It means that in a complex equation, when X and Y take two different real numbers respectively, the solution of the equation is the same real number, that is, the values of X and Y are equal. This usually happens when the discriminant of a complex equation is zero.

That is delta = b? -4ac=0, where a, b and c are the coefficients in the equation respectively. When δ = 0, the equation has two equal real roots.

Brief introduction of one-dimensional linear equation;

One-dimensional linear equation refers to an equation with only one unknown number, the highest order of which is 1, and both sides are algebraic expressions. A linear equation with one variable has only one root.

One-dimensional linear equation can solve most engineering problems, travel problems, distribution problems, profit and loss problem, integral table problems, telephone billing problems and digital problems. One-dimensional linear equations were first seen in ancient Egypt around 1600 BC.

Around 820 AD, the mathematician Hua La Zi Mi put forward the idea of "merging items" and "shifting items" in his book "Eliminating Yuan and Reducing Yuan".

In16th century, after the mathematician David founded symbolic algebra, he put forward the propositions of shifting terms and division of the same equation. 1859, mathematician Li officially translated this kind of equations into linear equations.

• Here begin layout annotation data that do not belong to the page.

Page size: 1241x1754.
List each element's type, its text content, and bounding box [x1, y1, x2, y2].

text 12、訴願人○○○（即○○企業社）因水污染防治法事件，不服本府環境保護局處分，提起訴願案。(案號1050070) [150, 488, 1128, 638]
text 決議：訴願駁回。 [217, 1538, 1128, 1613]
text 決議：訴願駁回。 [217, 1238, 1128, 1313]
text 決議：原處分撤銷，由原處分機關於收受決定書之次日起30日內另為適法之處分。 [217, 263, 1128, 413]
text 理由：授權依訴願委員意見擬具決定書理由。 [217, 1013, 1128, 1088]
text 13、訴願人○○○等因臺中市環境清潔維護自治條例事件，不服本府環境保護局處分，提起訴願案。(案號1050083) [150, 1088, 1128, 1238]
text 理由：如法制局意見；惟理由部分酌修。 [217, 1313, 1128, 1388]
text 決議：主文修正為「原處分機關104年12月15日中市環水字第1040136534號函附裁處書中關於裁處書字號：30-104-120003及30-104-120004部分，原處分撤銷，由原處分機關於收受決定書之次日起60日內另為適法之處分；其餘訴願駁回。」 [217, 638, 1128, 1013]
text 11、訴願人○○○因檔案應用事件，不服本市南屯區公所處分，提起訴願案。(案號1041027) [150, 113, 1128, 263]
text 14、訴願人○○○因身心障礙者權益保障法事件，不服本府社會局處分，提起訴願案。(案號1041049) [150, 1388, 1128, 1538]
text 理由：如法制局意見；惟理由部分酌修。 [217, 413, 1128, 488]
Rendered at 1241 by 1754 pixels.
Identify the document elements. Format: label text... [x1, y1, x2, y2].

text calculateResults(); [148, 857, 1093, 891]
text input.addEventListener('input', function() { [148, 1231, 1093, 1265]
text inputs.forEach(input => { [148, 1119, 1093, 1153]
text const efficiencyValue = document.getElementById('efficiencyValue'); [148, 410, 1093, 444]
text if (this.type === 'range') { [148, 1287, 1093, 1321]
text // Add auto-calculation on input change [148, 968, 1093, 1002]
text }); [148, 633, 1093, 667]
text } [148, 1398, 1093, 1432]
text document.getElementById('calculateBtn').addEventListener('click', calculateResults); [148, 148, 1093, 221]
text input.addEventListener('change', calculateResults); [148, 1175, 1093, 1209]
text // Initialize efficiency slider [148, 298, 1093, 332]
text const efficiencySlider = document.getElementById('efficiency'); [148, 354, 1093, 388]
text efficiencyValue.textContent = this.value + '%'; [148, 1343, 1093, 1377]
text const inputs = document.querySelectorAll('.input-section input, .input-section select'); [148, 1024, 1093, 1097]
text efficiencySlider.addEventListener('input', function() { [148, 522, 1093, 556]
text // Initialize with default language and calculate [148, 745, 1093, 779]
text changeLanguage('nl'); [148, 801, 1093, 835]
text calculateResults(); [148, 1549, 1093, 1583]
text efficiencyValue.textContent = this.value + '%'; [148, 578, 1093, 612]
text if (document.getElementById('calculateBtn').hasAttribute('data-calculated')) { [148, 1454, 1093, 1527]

About 1650 BC, the 24th question was recorded in the rhind papyrus scroll of ancient Egypt, and the title was: "A quantity, plus it equals 19, find this quantity." Solve a linear equation, that is, use a single hypothesis to solve the problem.

Around 1 century BC, China people first added negative numbers to the arithmetic of nine chapters, put forward the arithmetic of positive and negative numbers, and solved the problem of shifting terms. In the chapter of "insufficient profit", the skills of insufficient profit are put forward. However, this method has not been used to solve one-dimensional linear equations. 1 1 to1was introduced into Arabia in the 3rd century, which was called "Khitan algorithm".

In the 9th century A.D., Arab mathematician Hua Lazimi gave a simple and feasible basic method to understand the equations in Elimination and Reduction, namely reduction and elimination. But no alphabetic symbols are used. It embodies the obvious idea of the equation.

/kloc-In the 20th century, the Indian mathematician Bashgaro solved a class of linear equations by assuming (setting unknowns). Since the assumed number can be any positive number, Pashgaro calls the above method "any number algorithm".

/kloc-in the 3rd century, China's complementary technique was introduced to Europe, and the Italian mathematician Fibonacci used single hypothesis and double hypothesis to solve linear equations in his book Calculation.

/kloc-in the 6th century, after David founded symbolic algebra, he put forward the propositions of shifting terms and dividing equations, and also created this concept, which was regarded as the father of modern mathematics. But Vida doesn't accept negative numbers.